Por Elton Luiz Leite de Souza
Caetano, Gil, Chico…chegaram aos 80 anos. Esse acontecimento me lembrou uma história envolvendo o poeta Manoel de Barros.
Quando fez 80 anos, Manoel de Barros recebeu pedido de um editor para que escrevesse três memórias: da infância, da vida adulta e, sobretudo, da velhice. Com sua avançada idade, o editor supunha que o poeta teria muito a dizer sobre si e aconselhar aos outros, principalmente aos jovens.
Passado algum tempo, o poeta enviou ao editor o primeiro livro: Memórias da primeira infância. Em todos os sentidos, o livro foi um sucesso. Tempos depois, Manoel enviou novo livro ao editor: Memórias da segunda infância. Como diz Manoel, poesia é saber que “não vem em tomos” . Assim, a segunda infância não era uma sequência da primeira , não era uma infância posterior . A segunda infância era uma segunda ida do poeta à infância sempre primeira.
Manoel reservava ainda fôlego para uma nova ida à infância, e assim enviou ao editor um terceiro livro: Memórias da terceira infância.
O tempo passou, o poeta nada mais enviou ao editor, que tomou coragem e indagou: “Poeta, suas três memórias da infância são extraordinárias, porém onde estão as memórias da vida adulta e, sobretudo, da velhice?”
Manoel respondeu : “Só tive infância”. E completou: “Nunca tive velhez. Só narro meus nascimentos”.
Essa infância, enquanto antídoto à “velhez”, não é uma determinada idade. Pois ela também é a infância da linguagem, o seu fazer-se novidade para dizer o que ainda não foi dito: “As crianças sabem dizer palavras que ainda não têm idioma”.
“Velhez” também é quando os dias vividos se tornam um peso curvando as costas, não importando a idade que se tenha. “Velhez” é a vida prostrada, de joelhos, sem forças para caminhar e avançar. Às vezes, é a própria sociedade que sofre de “velhez” : quando seu futuro , ainda nem chegado, já parece extinto…
“A única coisa que carrego é meu chapéu: moro debaixo dele”, explica-se o andarilho-poeta. “Chapéu” é como Manoel nomeia as ideias que protegem os pensamentos que dão caminho às pernas : “O poeta-andarilho abastece de pernas as distâncias”. Sobre o chapéu do poeta um casal de pardais fez ninho: há nele ovos sendo chocados, assim como , dentro do poeta, auroras .
Manoel , Chico, Caetano, Gil…nos ensinam que a velhice nada tem a ver com a velhez. E que criatividade e potência de vida não dependem da idade, desde que se descubra o que na criatividade há de absoluto. “Ab-soluto”: “o que não é soluto, o que não se dissolve”.

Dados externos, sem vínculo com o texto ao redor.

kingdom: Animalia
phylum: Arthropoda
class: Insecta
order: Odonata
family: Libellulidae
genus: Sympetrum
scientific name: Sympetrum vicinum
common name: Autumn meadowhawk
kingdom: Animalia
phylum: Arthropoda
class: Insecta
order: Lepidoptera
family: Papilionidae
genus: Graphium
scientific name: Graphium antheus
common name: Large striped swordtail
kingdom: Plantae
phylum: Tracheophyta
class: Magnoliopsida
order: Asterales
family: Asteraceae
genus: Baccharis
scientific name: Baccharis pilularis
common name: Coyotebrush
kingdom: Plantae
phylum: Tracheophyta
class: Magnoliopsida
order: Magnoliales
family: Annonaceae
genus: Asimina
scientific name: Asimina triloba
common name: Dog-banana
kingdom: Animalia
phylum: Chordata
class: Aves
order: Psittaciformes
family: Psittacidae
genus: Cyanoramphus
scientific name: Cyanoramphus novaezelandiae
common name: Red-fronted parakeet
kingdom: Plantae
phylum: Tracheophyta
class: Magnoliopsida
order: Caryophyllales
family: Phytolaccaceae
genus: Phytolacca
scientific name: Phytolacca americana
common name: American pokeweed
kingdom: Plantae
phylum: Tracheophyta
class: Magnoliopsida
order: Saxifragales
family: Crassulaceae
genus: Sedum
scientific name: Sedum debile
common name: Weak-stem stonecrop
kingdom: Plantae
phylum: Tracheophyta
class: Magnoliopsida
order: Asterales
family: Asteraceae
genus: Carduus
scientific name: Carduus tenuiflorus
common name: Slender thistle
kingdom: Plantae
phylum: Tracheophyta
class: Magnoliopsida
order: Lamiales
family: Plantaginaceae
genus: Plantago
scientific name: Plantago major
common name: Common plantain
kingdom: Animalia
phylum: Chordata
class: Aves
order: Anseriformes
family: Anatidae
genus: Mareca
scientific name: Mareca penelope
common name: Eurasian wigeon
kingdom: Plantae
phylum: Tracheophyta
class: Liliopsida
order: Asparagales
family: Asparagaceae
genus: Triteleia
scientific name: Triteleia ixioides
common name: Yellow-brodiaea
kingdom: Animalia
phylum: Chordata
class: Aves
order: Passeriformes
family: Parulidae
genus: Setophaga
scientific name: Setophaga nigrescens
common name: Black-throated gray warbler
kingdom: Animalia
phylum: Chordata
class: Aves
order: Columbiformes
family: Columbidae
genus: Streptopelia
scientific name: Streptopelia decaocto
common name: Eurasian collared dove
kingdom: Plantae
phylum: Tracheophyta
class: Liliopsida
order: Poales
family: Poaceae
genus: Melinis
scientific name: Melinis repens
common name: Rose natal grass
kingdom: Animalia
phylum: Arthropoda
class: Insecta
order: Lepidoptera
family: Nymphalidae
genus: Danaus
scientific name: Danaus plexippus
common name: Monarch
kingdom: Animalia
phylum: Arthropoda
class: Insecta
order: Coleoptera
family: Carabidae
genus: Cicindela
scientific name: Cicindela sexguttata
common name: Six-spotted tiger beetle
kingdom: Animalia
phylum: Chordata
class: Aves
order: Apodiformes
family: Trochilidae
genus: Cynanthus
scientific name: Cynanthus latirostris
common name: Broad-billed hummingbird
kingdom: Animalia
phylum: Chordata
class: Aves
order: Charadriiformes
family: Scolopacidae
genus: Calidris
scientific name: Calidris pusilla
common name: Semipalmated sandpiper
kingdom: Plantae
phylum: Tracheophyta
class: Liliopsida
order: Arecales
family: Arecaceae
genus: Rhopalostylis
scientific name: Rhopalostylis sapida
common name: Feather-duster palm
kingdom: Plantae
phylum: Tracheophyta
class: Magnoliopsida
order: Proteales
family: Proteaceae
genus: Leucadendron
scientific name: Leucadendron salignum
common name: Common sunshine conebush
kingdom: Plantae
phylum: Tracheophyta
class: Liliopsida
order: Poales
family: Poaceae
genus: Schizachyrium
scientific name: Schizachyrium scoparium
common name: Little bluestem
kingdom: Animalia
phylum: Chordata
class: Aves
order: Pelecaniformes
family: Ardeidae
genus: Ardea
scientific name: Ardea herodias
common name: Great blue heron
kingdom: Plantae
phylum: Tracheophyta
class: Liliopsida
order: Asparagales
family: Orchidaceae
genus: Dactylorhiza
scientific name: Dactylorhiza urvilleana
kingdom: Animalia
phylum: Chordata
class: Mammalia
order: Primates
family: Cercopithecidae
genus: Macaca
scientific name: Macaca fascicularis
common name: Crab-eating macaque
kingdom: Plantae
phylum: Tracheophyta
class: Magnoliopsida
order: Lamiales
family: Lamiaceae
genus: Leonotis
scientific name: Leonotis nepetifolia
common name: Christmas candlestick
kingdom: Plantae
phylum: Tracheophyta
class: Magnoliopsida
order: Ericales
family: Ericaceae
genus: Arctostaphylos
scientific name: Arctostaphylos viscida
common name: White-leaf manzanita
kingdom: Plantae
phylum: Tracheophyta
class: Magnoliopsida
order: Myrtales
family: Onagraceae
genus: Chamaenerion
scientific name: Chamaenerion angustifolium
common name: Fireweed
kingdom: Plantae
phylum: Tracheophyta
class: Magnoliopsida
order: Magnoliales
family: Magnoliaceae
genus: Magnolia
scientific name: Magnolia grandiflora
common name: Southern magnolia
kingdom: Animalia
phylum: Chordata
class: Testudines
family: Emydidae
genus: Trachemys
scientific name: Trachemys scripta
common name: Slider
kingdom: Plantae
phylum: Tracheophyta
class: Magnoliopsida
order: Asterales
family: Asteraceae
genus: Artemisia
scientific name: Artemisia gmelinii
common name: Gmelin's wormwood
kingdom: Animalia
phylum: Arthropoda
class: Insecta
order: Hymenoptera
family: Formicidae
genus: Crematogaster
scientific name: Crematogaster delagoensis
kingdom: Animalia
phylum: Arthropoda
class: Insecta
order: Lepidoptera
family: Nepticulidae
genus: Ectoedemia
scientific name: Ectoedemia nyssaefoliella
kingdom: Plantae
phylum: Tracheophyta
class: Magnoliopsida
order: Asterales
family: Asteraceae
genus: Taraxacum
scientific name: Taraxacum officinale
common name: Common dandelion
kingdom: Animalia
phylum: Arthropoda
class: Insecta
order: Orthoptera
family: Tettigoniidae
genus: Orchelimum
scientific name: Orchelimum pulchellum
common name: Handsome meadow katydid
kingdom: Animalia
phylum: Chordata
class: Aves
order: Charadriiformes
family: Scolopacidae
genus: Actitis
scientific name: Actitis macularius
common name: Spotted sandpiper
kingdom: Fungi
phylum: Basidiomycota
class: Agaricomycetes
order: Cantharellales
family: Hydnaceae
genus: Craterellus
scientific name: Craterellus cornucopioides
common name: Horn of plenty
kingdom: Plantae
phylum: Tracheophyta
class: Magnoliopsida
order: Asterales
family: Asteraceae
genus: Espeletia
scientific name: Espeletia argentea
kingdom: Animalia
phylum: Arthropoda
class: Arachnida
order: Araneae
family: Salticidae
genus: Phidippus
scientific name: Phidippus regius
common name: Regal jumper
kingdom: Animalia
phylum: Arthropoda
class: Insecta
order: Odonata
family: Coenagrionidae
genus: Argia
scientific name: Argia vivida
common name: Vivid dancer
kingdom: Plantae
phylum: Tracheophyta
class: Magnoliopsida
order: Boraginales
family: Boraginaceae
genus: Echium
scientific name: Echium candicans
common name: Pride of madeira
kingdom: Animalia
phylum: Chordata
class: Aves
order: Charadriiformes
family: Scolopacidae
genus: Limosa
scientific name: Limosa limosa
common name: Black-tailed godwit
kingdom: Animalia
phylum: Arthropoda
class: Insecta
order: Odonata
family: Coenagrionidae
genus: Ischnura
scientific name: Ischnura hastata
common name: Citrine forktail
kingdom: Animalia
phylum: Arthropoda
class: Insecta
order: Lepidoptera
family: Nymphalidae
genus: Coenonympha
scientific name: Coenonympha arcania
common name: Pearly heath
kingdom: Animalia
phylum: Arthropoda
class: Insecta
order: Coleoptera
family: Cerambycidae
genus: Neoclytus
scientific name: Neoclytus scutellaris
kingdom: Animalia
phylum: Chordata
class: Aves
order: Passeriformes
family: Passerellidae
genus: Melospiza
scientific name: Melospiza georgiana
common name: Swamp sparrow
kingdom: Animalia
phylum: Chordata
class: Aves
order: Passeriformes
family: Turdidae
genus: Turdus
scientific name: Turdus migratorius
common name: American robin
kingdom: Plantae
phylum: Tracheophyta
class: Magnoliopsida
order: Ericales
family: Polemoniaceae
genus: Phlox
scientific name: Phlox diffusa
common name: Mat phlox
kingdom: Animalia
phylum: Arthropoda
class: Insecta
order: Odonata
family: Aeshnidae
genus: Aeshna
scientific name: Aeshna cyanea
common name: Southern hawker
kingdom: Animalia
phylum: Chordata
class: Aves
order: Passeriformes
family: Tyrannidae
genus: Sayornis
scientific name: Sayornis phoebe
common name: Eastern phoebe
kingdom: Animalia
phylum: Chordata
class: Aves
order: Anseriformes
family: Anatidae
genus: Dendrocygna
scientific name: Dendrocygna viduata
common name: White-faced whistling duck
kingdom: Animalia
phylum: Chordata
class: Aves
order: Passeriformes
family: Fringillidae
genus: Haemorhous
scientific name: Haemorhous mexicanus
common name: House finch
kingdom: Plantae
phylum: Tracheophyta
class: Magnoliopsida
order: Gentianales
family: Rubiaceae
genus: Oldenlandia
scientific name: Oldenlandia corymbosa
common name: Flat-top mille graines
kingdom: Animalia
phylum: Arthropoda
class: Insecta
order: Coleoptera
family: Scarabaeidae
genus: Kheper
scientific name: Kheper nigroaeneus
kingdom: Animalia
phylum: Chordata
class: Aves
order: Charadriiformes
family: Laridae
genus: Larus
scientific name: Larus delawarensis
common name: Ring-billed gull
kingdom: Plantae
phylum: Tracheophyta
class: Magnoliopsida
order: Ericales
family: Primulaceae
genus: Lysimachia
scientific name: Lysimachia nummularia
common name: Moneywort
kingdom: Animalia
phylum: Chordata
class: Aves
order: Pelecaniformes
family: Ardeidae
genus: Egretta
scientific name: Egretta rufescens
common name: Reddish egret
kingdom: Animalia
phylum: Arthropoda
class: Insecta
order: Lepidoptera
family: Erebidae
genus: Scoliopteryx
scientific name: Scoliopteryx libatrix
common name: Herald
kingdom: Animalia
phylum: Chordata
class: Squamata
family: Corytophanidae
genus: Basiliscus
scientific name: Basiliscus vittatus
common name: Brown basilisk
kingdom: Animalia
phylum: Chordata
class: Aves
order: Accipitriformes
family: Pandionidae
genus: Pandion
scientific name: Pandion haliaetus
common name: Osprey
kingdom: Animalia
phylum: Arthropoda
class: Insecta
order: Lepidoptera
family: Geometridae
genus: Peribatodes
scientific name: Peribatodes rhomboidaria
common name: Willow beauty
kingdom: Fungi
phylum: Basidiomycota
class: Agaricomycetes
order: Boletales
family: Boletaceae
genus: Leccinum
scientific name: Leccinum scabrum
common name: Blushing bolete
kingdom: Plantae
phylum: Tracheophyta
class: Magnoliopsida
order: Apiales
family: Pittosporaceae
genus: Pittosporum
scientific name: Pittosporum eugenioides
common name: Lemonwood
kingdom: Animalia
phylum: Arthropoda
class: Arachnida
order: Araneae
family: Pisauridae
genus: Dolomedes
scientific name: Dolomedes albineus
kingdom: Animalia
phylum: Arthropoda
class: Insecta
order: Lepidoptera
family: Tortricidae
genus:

Fascismo , ignorância e idiotia são reatividades da velhez que a tudo quer dissolver com seu negacionismo. Mas arte, criatividade, educação….são potências críticas e criativas que tornam a vida absoluta nas ideias que aprendemos e ensinamos, nos versos que lemos ou escrevemos, enfim, nas canções que, juntos ou sozinhos, cantamos.